China’s former propaganda chief Huang Kunming gets top Guangdong job in key reshuffle
- Huang replaces Li Xi in the economic powerhouse southern province, confirming earlier Post report
- He became the party’s top propaganda official and was elevated to the Politburo five years ago
Former Chinese propaganda boss Huang Kunming has been appointed to the top job in Guangdong province, confirming an earlier report by the South China Morning Post.
The appointment of Huang as the province’s Communist Party secretary was made public on Friday evening by state news agency Xinhua.
Huang, who has been China’s top propaganda and ideology official since 2017, was expected to replace Li Xi as Guangdong party boss, sources earlier told the Post.
Huang’s first job in the propaganda field started in 2007, when he was appointed Zhejiang’s provincial propaganda chief. But he had already received Xi’s praise before then for his efforts in ideology promotion.
In 2006, as party chief of Jiaxing in Zhejiang province, Huang oversaw the construction of a new museum for the South Lake, where the party’s founding fathers, fleeing the authorities in Shanghai, gathered on a boat to wrap up the first congress in 1921.
Leading the foundation stone laying ceremony for the new museum, Xi, then party chief of Zhejiang, said it would be a “meaningful battlefield” for revolutionary education, while Huang pledged his diligent dedication to the project.
Guangdong party chiefs have traditionally been picked from other regional chiefs.
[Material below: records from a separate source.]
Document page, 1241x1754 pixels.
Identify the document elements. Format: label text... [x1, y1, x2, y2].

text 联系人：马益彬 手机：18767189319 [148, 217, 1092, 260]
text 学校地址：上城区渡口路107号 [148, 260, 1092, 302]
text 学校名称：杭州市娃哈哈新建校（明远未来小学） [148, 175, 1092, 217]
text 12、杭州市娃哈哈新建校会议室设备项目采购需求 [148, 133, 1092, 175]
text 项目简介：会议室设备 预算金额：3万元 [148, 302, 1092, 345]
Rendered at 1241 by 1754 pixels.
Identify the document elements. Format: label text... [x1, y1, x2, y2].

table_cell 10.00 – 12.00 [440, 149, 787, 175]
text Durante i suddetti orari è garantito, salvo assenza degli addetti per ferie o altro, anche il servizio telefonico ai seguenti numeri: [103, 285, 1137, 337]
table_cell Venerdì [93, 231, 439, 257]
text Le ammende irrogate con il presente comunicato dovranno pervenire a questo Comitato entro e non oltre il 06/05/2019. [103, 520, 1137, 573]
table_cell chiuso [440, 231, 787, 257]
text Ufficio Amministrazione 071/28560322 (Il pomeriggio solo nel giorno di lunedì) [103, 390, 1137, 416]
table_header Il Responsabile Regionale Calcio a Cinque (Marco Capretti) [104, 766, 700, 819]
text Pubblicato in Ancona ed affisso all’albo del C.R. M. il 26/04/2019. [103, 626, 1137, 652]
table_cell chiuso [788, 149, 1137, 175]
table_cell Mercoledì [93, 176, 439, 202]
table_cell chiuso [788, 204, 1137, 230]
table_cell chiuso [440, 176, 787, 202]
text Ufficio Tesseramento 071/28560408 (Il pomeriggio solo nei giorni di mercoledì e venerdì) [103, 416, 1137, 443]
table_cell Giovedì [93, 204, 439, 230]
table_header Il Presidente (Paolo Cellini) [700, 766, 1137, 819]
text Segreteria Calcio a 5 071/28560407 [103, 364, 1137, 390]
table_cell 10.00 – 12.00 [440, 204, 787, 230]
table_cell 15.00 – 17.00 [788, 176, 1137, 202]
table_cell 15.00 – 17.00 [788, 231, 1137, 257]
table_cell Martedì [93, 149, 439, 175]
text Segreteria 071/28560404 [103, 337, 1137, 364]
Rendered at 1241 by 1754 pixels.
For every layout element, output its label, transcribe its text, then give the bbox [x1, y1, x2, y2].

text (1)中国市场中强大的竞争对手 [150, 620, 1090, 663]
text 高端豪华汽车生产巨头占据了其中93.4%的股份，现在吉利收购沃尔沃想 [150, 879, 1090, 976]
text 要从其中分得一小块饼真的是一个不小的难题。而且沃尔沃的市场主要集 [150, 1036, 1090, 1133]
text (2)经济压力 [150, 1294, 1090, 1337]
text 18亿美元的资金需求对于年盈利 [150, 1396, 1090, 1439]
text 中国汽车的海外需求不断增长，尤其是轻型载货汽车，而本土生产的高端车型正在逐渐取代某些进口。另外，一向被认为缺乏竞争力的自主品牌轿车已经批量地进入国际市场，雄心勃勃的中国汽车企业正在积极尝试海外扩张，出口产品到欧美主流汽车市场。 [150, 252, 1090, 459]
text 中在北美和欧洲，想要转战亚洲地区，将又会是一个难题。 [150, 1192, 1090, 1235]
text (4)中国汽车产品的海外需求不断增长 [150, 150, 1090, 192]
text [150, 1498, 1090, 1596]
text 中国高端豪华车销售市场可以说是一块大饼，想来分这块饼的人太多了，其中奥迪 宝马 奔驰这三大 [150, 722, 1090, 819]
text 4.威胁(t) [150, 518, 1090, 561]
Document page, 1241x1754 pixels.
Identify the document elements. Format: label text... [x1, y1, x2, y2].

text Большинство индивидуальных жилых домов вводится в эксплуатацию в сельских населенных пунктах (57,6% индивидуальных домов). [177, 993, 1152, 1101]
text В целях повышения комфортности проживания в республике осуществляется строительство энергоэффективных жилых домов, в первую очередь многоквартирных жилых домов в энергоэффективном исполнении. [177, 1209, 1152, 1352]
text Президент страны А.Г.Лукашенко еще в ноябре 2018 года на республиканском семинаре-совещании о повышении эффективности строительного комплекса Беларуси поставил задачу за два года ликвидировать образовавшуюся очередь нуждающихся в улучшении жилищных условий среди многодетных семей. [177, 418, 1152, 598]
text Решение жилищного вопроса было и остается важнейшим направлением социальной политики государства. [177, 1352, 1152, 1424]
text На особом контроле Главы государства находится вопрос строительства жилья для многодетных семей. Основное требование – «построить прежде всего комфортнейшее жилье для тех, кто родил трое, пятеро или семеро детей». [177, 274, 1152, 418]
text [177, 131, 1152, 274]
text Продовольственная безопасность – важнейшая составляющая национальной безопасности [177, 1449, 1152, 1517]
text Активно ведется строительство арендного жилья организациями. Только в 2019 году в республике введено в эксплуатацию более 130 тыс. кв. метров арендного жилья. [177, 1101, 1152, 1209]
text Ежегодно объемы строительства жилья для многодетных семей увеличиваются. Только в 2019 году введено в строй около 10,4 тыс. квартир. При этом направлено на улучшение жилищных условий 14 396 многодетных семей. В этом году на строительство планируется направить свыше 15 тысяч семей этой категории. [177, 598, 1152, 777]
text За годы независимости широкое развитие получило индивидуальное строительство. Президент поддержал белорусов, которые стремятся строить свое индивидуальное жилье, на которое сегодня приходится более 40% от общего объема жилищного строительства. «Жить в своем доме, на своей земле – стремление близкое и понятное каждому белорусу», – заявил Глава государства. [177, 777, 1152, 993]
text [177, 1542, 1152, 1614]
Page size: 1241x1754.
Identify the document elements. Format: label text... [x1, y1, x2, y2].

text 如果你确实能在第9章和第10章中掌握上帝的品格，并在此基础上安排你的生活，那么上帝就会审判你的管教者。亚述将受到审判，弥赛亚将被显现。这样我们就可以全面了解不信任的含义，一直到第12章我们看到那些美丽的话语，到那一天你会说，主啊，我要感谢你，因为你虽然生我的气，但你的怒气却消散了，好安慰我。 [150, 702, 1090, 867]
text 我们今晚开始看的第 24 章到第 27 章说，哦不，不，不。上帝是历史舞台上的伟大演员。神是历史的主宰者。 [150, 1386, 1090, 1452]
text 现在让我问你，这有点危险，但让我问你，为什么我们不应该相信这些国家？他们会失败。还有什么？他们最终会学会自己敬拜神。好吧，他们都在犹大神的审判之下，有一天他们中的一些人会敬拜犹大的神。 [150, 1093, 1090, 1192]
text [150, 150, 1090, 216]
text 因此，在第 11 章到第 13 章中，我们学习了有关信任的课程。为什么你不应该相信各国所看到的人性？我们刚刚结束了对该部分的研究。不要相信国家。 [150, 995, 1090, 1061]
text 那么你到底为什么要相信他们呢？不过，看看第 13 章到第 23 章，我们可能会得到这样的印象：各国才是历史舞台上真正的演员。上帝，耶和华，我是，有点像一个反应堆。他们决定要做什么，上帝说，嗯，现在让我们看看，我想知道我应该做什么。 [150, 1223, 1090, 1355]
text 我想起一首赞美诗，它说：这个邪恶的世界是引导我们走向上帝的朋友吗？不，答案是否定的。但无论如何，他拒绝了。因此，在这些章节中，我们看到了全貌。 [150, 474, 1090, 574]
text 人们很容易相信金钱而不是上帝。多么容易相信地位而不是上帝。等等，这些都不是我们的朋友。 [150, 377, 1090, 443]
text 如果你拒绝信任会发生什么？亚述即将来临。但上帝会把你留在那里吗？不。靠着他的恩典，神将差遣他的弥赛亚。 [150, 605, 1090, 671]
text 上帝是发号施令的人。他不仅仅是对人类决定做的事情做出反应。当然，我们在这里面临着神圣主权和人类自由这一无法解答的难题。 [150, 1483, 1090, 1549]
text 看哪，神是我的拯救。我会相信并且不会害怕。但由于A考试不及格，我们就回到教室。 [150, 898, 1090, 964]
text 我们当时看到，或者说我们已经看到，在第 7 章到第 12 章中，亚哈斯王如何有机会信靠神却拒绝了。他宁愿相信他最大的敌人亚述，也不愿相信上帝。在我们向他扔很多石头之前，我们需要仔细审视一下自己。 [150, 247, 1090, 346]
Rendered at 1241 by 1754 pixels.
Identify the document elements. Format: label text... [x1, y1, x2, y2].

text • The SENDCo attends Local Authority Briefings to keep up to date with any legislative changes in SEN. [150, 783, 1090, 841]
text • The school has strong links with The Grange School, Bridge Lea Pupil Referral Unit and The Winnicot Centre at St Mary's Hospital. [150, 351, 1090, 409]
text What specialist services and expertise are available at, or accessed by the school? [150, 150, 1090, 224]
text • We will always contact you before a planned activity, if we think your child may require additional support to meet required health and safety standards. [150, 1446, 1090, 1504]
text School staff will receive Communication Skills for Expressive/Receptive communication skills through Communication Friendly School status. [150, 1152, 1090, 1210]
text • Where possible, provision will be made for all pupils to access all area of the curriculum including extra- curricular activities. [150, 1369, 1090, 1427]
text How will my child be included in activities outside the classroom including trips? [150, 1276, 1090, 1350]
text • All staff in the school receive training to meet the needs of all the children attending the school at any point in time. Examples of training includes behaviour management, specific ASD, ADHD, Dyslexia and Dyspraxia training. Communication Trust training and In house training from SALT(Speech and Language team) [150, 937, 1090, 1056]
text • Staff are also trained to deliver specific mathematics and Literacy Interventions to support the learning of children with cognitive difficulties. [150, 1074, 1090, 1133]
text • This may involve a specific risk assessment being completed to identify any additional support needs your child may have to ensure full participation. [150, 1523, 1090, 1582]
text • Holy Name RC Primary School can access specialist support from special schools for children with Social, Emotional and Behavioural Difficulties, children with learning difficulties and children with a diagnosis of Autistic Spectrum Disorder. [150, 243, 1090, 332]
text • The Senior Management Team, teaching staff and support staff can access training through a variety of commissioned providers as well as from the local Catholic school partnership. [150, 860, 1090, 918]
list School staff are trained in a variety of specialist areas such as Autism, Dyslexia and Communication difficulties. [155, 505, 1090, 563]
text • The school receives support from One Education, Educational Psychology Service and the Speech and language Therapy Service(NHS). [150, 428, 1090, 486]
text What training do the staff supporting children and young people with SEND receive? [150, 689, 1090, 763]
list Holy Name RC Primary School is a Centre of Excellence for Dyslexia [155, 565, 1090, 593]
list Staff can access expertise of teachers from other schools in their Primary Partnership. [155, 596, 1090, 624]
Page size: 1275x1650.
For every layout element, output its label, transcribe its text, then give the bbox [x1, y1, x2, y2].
Huang’s predecessor Li Xi had been a party chief of Liaoning, while Hu Chunhua, the Guangdong boss before Li, had served as party chief of Inner Mongolia.
As propaganda chief, Huang’s remarks on Hong Kong and the Greater Bay Area, as well as Western culture, have drawn media attention in recent years.
Addressing a media summit in 2019, Huang said: “I hope news organisations can focus on the development of the Greater Bay Area and join forces to tell the stories of today’s China well … to tell the stories of how ‘one country, two systems’ has been successfully implemented in Hong Kong and Macau.”
Alfred Wu, an associate professor and assistant dean at the National University of Singapore’s Lee Kuan Yew School of Public Policy, said earlier that if Huang did get the top job in Guangdong it would be in line with Xi’s practice of promoting people he was familiar with to key positions.
Peng Peng, executive chairman at the Guangdong Society of Reform, said Huang’s time in Fujian and Zhejiang would be helpful in his new job.
“His experience in Fujian is beneficial for dealing with Taiwanese businesses, relations between the mainland and Taiwan, and interactions between Guangdong, Hong Kong and Macau, which is favourable for the development of the Greater Bay Area,” Peng said.